**Activity list**
• A. In the article on brand creativity, what year did Idea merge with Vodafone India to form Vi?
• B. Quote the article on brand creativity word for word, beginning at the words "In 2009, Vodafone" and stopping after "3.8 per cent.".
---------- Page text
A small shop opened up in Koramangala. It does not have a billboard on MG Road that would cost ₹2,25,000. It does not run Instagram ads, either. Rebecca, its co-founder, says those don’t convert the way people expect them to. What they do instead is make reels, show up at bigger food fests, and instead rely on the act of word of mouth.

It is also, in its own way, a portrait of the bind that small brands find themselves in. The platforms that were supposed to democratise marketing have become unnecessarily expensive. This is the part of the story about creativity and growth that usually goes untold.The creative timidity usually associated with large brands is now showing up in businesses that have barely left the starting line. 

Idea Cellular once made an advertisement that asked an uncomfortable question. In a country where caste governs who sits next to whom, who marries whom, Idea suggested that a mobile number could replace it all. The ad was called What an Idea, Sirji, and it was the kind of thing that made you stop for a second. Which is not what most advertisements are designed to do.

That was in 2009. During 2018, Idea merged with Vodafone India to form Vi. Its advertisements do what advertisements are supposed to do. They have not in the years since, made anyone stop in their tracks. Whether it’s a consequence of the merger or simply having more to lose is a question worth asking.

The question of what happens to a company’s creative instincts as it grows is one that the marketing industry tends to answer with excitement. Maturation, brand discipline and strategic consistency is what they call it.

Samuel has a name for what gets lost. He has spent enough years in brand strategy across companies small enough to be unnoticed and large enough to know better, that he no longer finds the pattern surprising. “The nothing-to-lose attitude almost always declines,” he says. “The better question is whether what replaces it is better, worse, or just different.”

In the initial years of a company, creativity is not a strategy that they go for.

Small brands, and fresh companies all have more to fear from obscurity than they do from embarrassment. They are under no obligation to protect their reputation and have no shareholders that may stop them from trying something new. 

In 2009, Vodafone deployed a series of characters who stumbled through day-to-day situations. But, during the IPL season that year, Vodafone aired almost 30 TV commercials. Each one of them told a story that ended with a service. Cricket updates, caller tunes, data etc. As time passed, people began waiting for them to air. They became one of the most popular searches, which is quite an achievement for a fictional white creature that promotes voicemail. In the subsequent quarter, Vodafone’s subscribers increased approximately 3.8 per cent.
--------------------
---------- Dataset extract
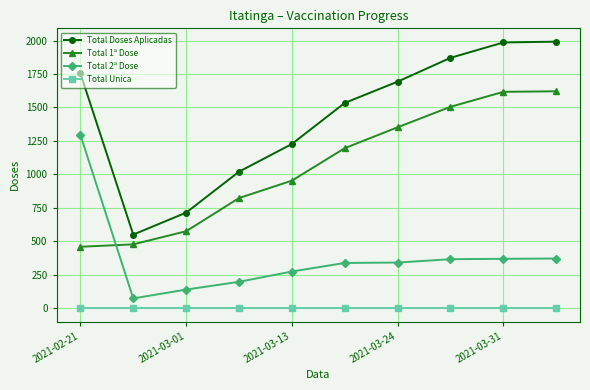

Which series has the largest total across all categories?

Total Doses Aplicadas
--------------------
**Task-by-task outputs**
• A. 2018

• B.
In 2009, Vodafone deployed a series of characters who stumbled through day-to-day situations. But, during the IPL season that year, Vodafone aired almost 30 TV commercials. Each one of them told a story that ended with a service. Cricket updates, caller tunes, data etc. As time passed, people began waiting for them to air. They became one of the most popular searches, which is quite an achievement for a fictional white creature that promotes voicemail. In the subsequent quarter, Vodafone’s subscribers increased approximately 3.8 per cent.